### Problem details
Reproduce the lines of the listing below verbatim, starting at the line that contains "Photo Art by" and ending at the line that contains "paint and you", with both of those lines included.

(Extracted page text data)

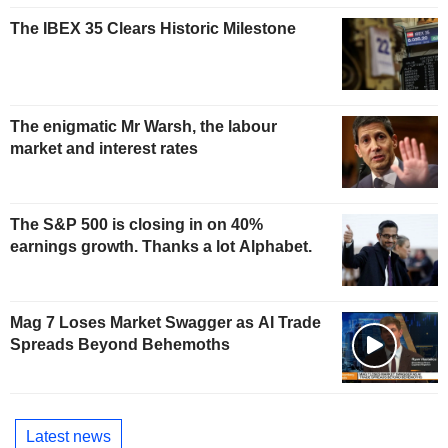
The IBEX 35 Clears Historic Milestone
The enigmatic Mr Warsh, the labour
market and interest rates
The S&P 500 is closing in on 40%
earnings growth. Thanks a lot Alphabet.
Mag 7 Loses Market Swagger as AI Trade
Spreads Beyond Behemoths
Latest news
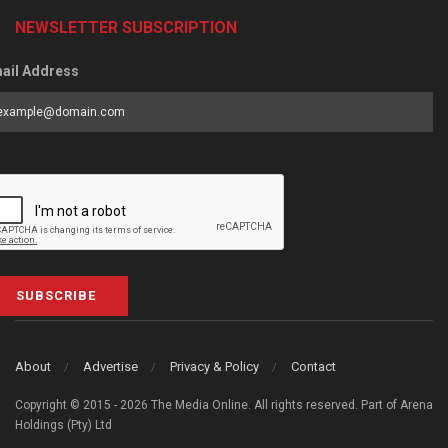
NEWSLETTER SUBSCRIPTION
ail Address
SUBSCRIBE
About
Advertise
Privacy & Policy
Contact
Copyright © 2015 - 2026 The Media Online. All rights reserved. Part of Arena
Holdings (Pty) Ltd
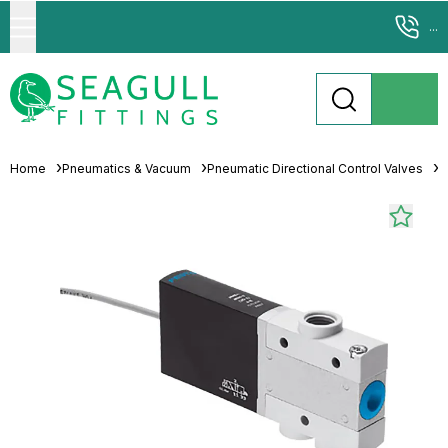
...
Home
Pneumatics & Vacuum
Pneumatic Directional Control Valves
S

* * *

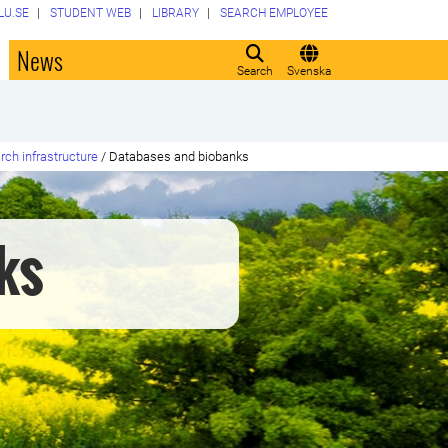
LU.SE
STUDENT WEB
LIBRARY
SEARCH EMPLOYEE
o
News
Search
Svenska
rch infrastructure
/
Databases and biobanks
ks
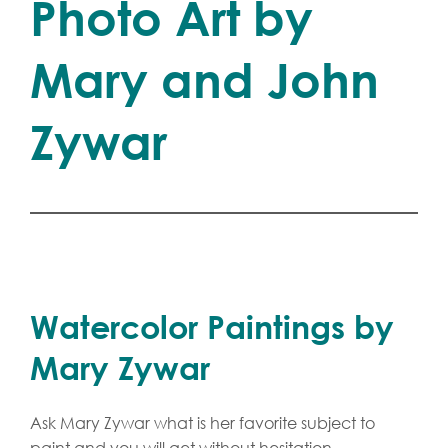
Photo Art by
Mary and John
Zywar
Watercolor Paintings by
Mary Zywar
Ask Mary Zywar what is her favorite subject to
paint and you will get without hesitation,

### Finished exercise
Photo Art by
Mary and John
Zywar
Watercolor Paintings by
Mary Zywar
Ask Mary Zywar what is her favorite subject to
paint and you will get without hesitation,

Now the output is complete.